The art of writing a concise and to-the-point resume is a talent that many of us haven’t mastered yet. Many a time, our key achievements are lost in long essays and in many cases, our recruiters are least impressed.
Here is where the usability of artificial intelligence comes into play. As a tool which can analyse through scores of content on the web and making valuable suggestions accordingly, more online platforms are now looking at AI for building the perfect resume.
In this article, we take a look at how AI is making this possible with the help of these powerful tools:
Resume Assistant: There are a number of AI-powered online resume makers and big names such as Microsoft and LinkedIn has partnered to release their own exclusive tools in 2018. LinkedIn’s AI-powered Resume Assistant was added to Microsoft’s Office 365 suite and uses the network’s professional pool to shape your resume.
By leveraging their millions of data, the new tool will go through millions of data to look for similar roles or aspirational roles to make a suggestion to you regarding your resume.
Further, the tool will help its users to take guidance from professional freelance resume experts through its other tool, Profinder, thus helping its users with interview techniques, career coaching, and resume writing.
“With over 15 million job applications being submitted on LinkedIn every week, finding the right way to represent your unique experience is important. By regularly updating your resume, you’ll already be one step ahead when the time comes to find your next role,” LinkedIn wrote on a blog.
Mosaic.ai: Is an AI career agent which can help its users plan your career and review the best skill and team culture matched opportunities. It also helps potential job seekers build resumes, discover the keywords, concepts, and topics you may have overlooked that you need in your resume to get interviews.
Its AI-powered solutions will help a person’s resume to have more visibility by matching the best job based on your skill and company. This is achieved with the help of NLP, which goes through certain keywords and suggest you the best job options based on the keyword identification, by doing so the company claims that it saves a person’s time by not having to go through several resumes.
The platform also uses culture match, where the agent creates an AI model which will help you identify the best-suited job for you and the jobs where you have a better chance of clearing an interview. In addition, there will soon be made available through platforms like Slack, Facebook, Google, Alexa, and other messaging services so that the users can ask questions.

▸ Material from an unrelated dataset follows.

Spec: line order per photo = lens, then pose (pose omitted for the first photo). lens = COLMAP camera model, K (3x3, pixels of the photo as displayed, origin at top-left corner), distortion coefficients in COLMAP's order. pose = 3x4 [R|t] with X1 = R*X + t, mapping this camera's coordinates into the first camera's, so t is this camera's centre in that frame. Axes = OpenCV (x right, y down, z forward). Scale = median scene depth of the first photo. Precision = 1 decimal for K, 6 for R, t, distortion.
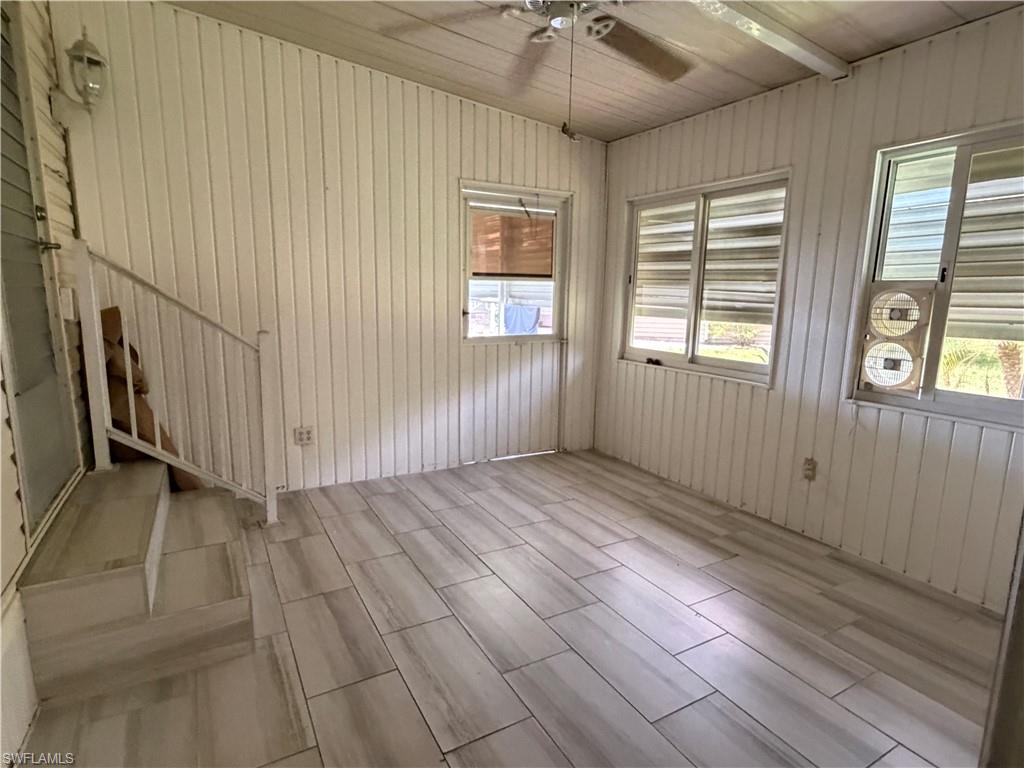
lens RADIAL K [[539.2, 0, 510.0], [0, 539.2, 385.7], [0, 0, 1]] dist [-0.000001, 0.000028]
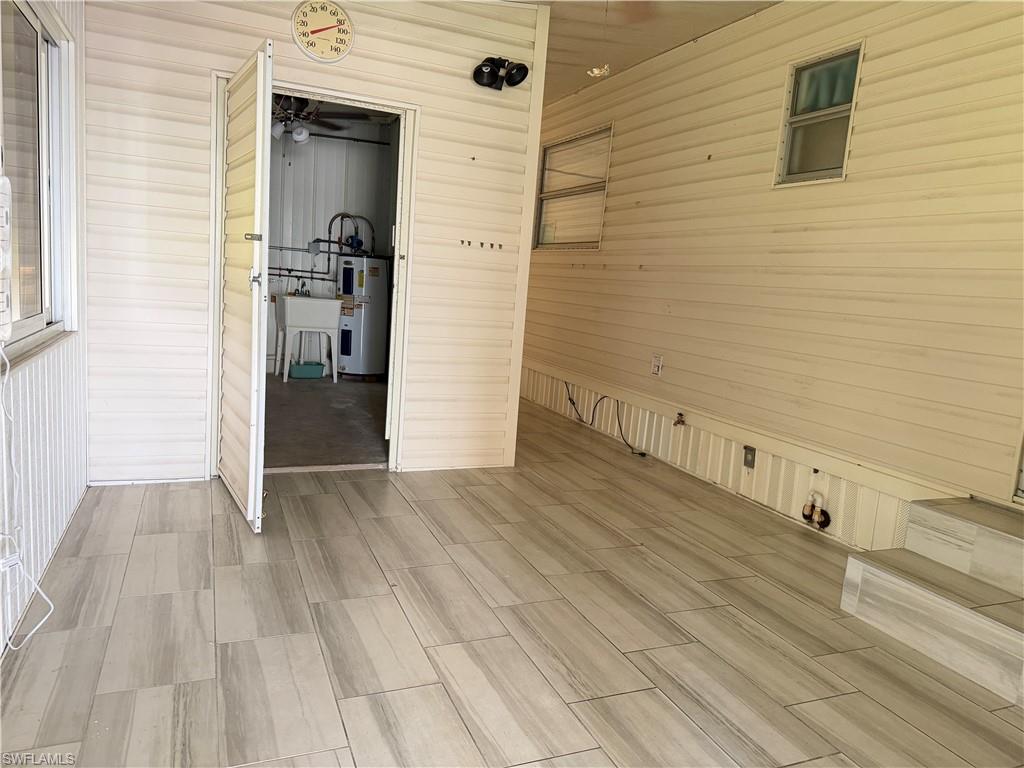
lens RADIAL K [[722.7, 0, 513.2], [0, 722.7, 384.2], [0, 0, 1]] dist [-0.000258, 0.000223]
pose [[-0.987768, -0.110188, 0.110331, 0.044480], [-0.071378, 0.948595, 0.308339, -0.240982], [-0.138635, 0.296692, -0.944857, 1.710665]]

Skillroads: Lets its users have a quick interview with its AI-programme and get all high priority skills defined and offers you professionally written and formatted results through its resume building process under 30 minutes.
It’s AI algorithms analyse background, get all your high priority skills defined, and, as a result. The AI builder works by entering people’s preferred jobs, then by taking their questionnaire about the users’ experience, the system would identify their strength and skills that are best suited for its users.
Apart from common features like AI resume generator, smart resume review and cover letter generator, what is unique to Skill Road is that it lets its users about job openings in Fortune 500 companies, identify the position that is suitable for you among these vacancies and polish your resume according to these positions.
Textkernel: The platform is powered by the latest developments in AI, Deep Learning, Semantic Search and Machine Learning. Apart from providing recruitment and staffing agencies, through its multilingual CV parsing, it eliminates manual data entry and allows candidates to apply via any device and enables better search results.
At the core of the platform, fundamental to its technology is resume and vacancy parsing models which are capable of extracting the most important from unstructured text.
“In our new generation of resume and vacancy parsing product, the traditional statistical parsing models are replaced with Deep Learning neural network models. The new models have achieved remarkable improvements over different languages, brought better generalisation to new data and new domains, and reduced the need for manual feature engineering,” the company wrote in a blog post.